Werner, with Wetherington, won a $2.1 million Fulton County jury verdict in April for an SUV passenger injured when the driver flipped the car on Moreland Avenue to avoid another car that pulled out in front of him.
“You meet people once in a blue moon that make you a better lawyer,” Werner said. “The two of us together make better lawyers.”
“We also have a lot of fun doing it. The most important thing is to love what you’re doing—and we both love what we’re doing.”
Daniel Mohan has joined Polsinelli‘s health care practice as a shareholder from Morris Manning & Martin. Mohan represents hospitals, doctor groups and other health care providers in facility acquisitions, joint ventures and other transactions. Polsinelli has one of the country’s largest health care practices. American Health Lawyers Association this month named it the second-largest health care firm in the country. The firm launched its Atlanta office in 2014 when it acquired Rafuse Hill & Hodges, with 11 labor and employment lawyers and litigators. It landed a seven-lawyer health care team in 2015 from Kilpatrick Townsend & Stockton.

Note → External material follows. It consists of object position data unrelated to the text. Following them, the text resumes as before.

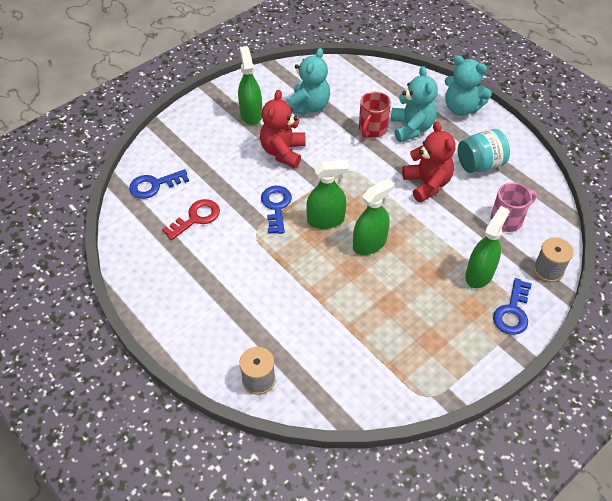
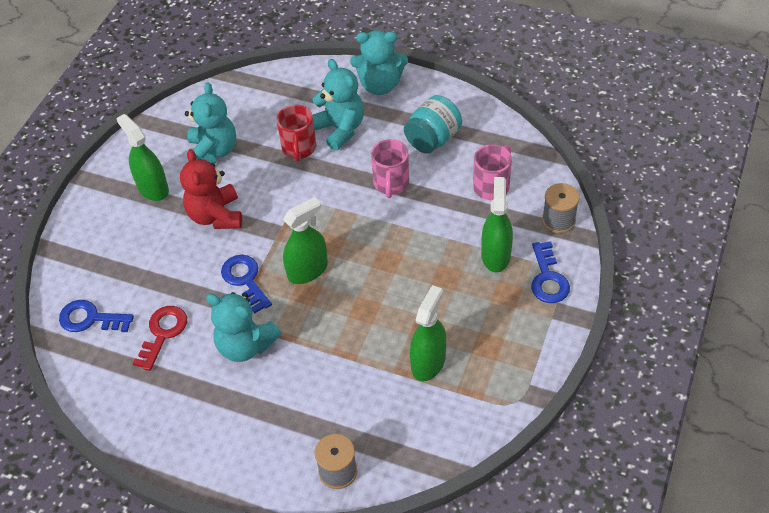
camera: 25 degrees left, 0 degrees up
(154, 185) = (90, 318): blue key -> blue key turned 60 degrees clockwise
(248, 253) = (245, 345): none -> turquoise teddy bear
(369, 243) = (368, 274): green spray bottle -> green spray bottle (428, 362)
(427, 184) = (391, 184): red teddy bear -> pink mug

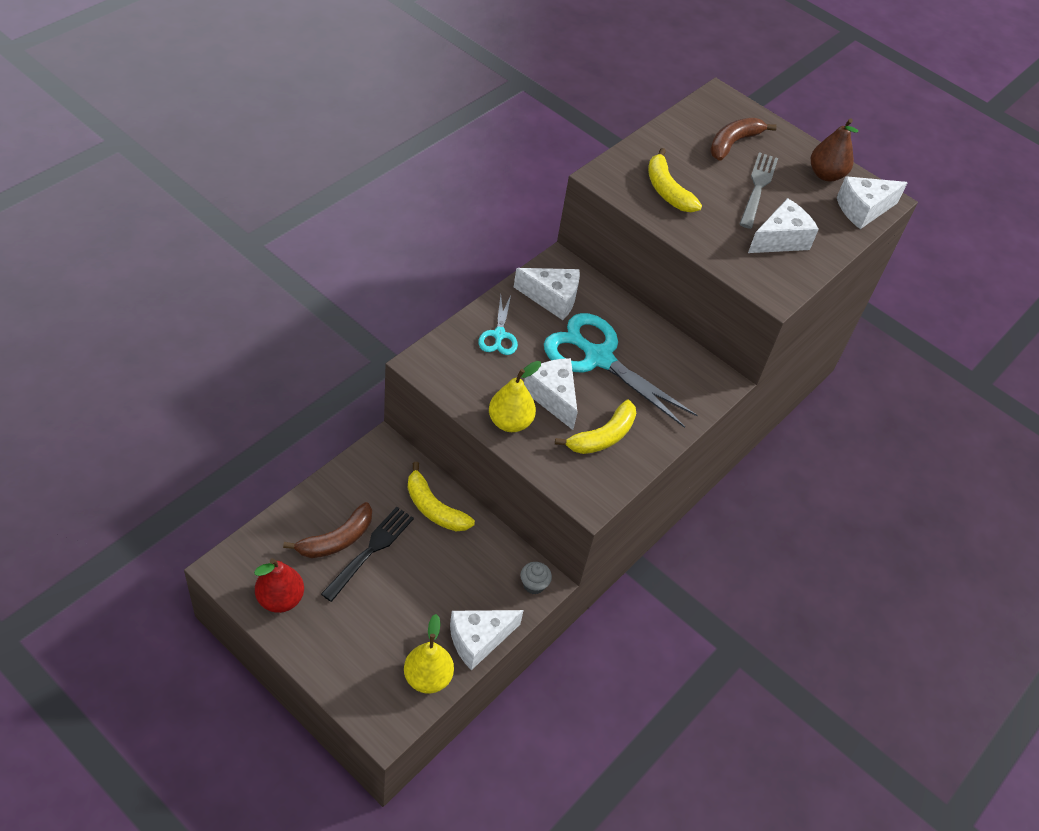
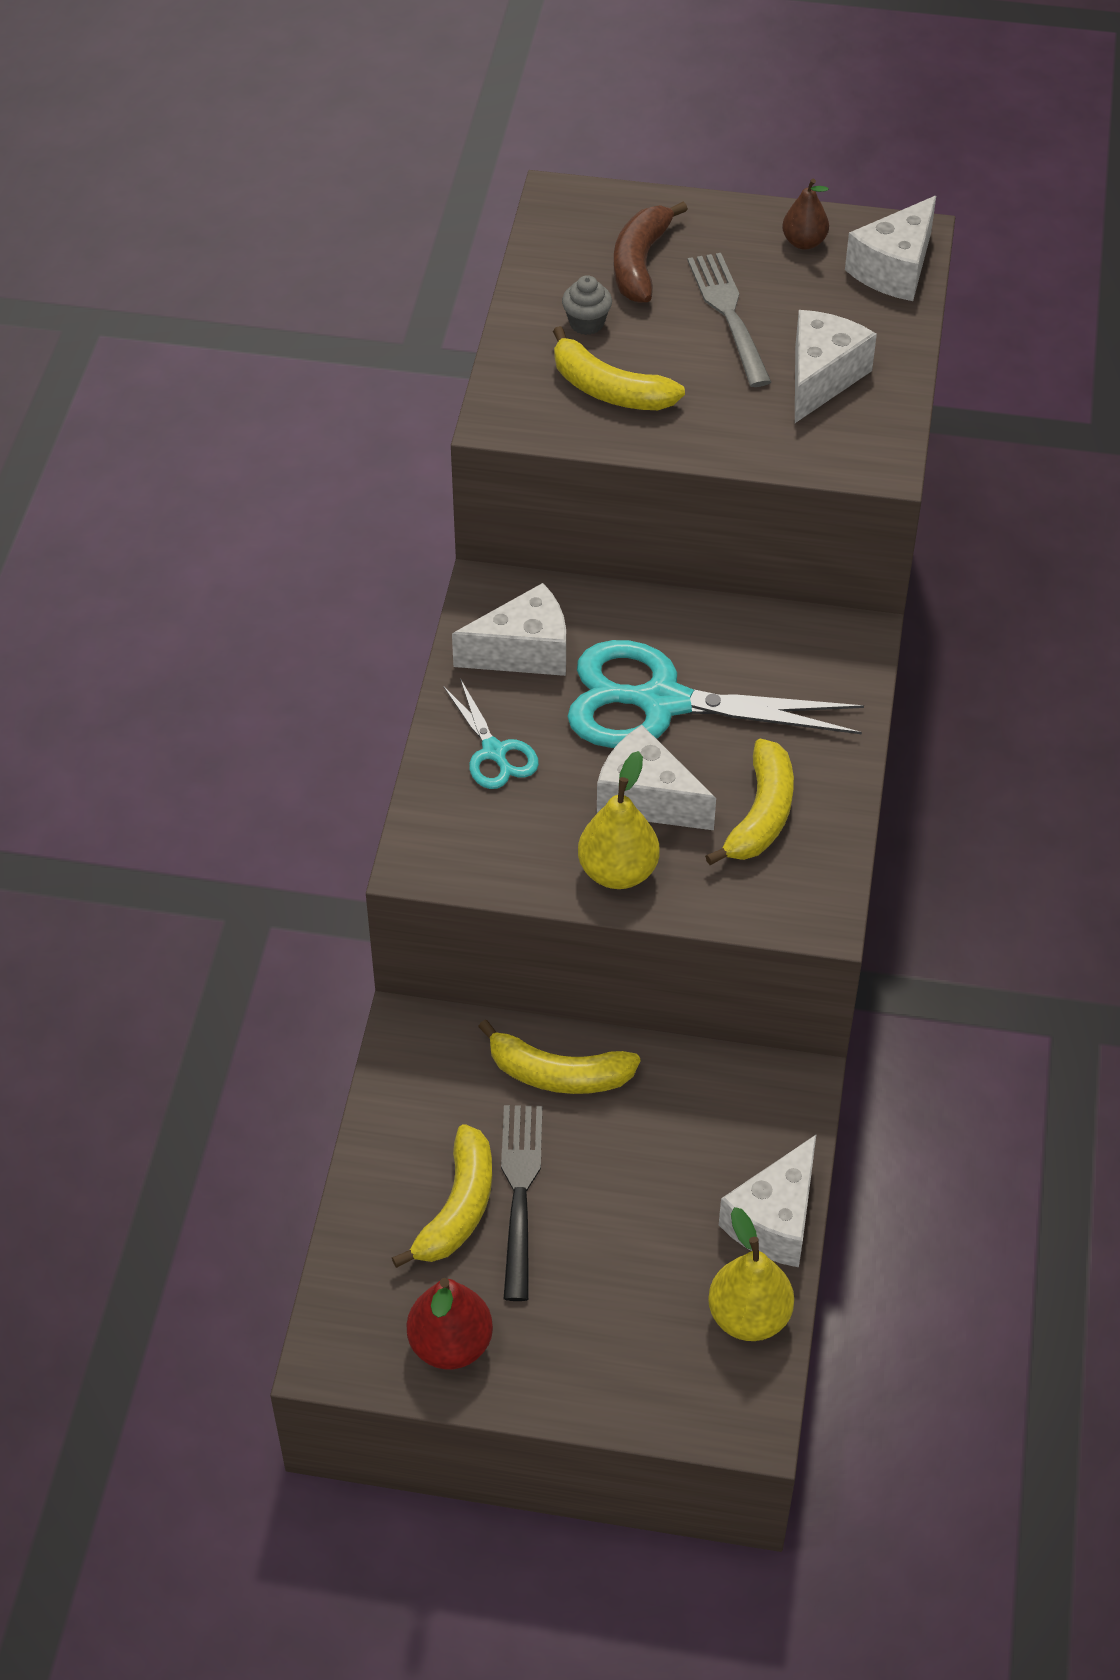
camera: 25 degrees left, 0 degrees up
(336, 539) = (458, 1208): brown banana -> yellow banana
(533, 585) = (785, 1094): grey cupcake -> grey cupcake (586, 323)
(826, 175) = (804, 242): brown pear -> brown pear, size x0.64

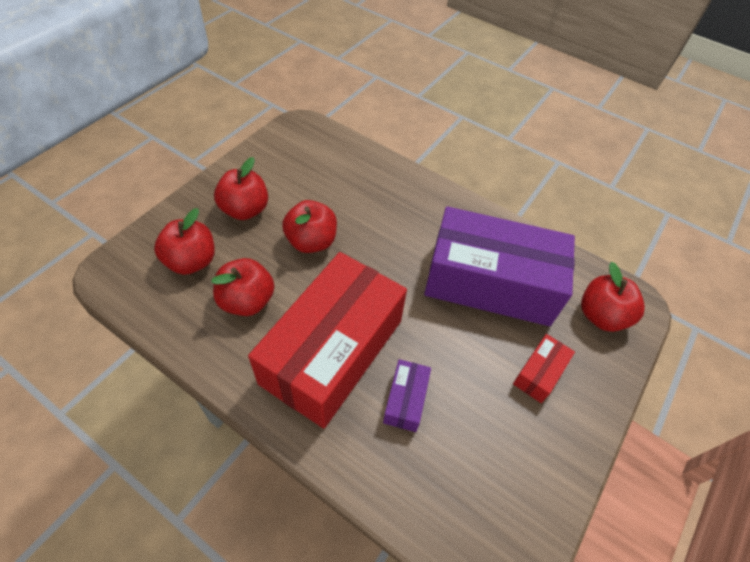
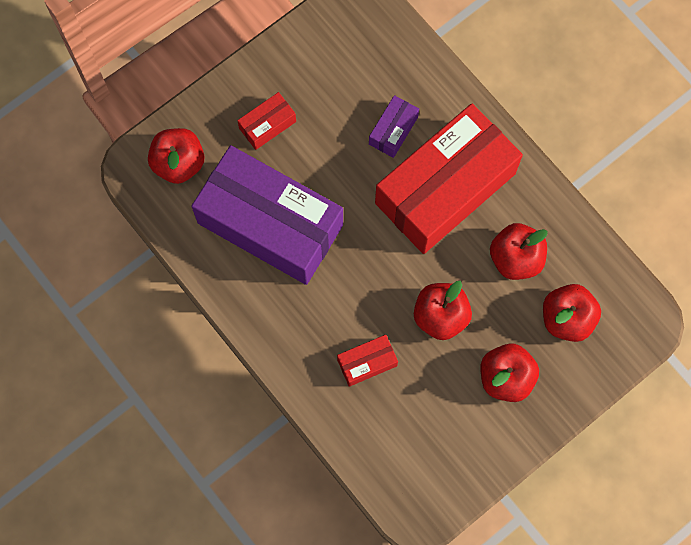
camera: 160 degrees left, 20 degrees up
(365, 200) = (367, 363): none -> red box

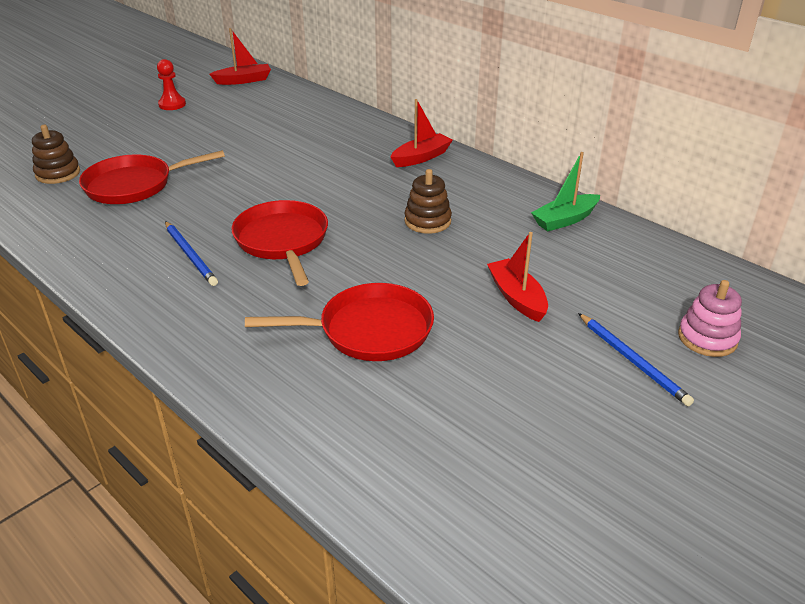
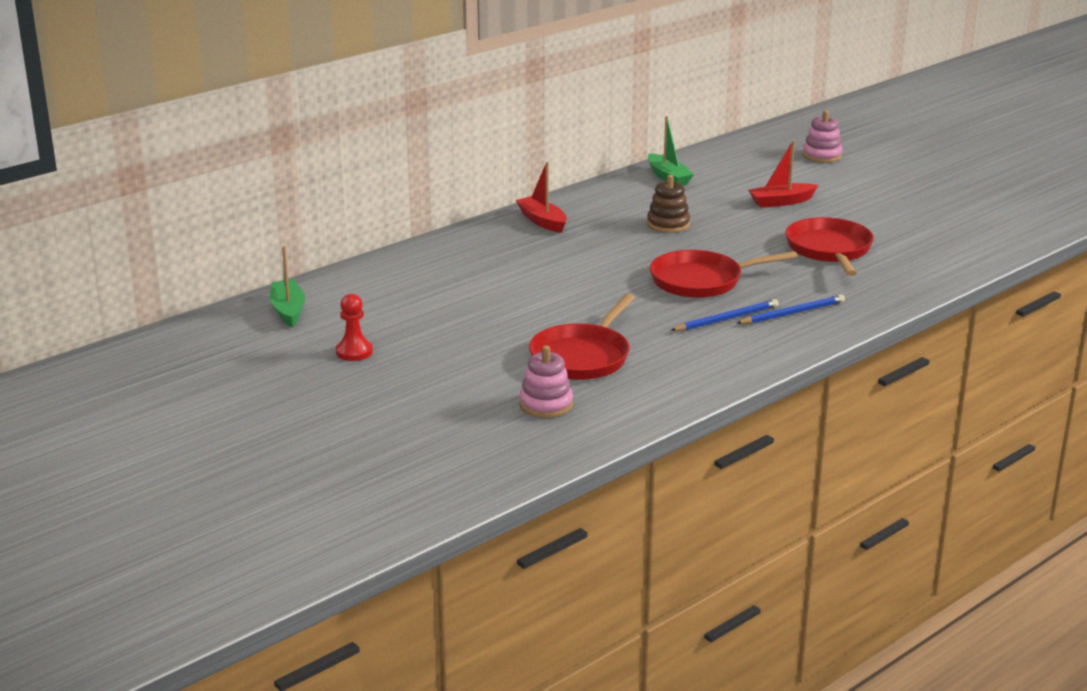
camera: 85 degrees left, 10 degrees down
(58, 173) = (546, 405): brown stacking toy -> pink stacking toy
(134, 185) = (582, 357): red pan -> red pan turned 45 degrees clockwise
(243, 80) = (288, 310): red boat -> green boat
(633, 361) = (849, 177): blue pencil -> blue pencil (792, 313)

Parker Poe Adams & Bernstein has hired Shaney Lokken as counsel for its growing public finance group from SunTrust, where Lokken was chief compliance officer for security-based swaps. The Charlotte-based firm snagged partner Matt Nichols from Eversheds Sutherland earlier this year, after opening an Atlanta office at the start of 2016.
R. Andrew Snider has joined family law firm Levine Smith Snider & Wilson as an associate from another family law firm, Hackett & Wine, in Dunwoody. Snider had clerked for Levine Smith after earning his J.D. from Mercer University in 2015.
Corporate and M&A lawyer Robert Swartwood II has joined James-Bates-Brannan-Groover as of counsel from Eversheds Sutherland. Swartwood, who spent 14 years in the U.S. Army, also runs Ranger Coffee, which gives half of its profits to nonprofits that help veterans.
Litigation boutique Bloom Sugarman has hired Lainey McLellan as its executive director from Homrich Berg, a local wealth management firm, where she was client care manager.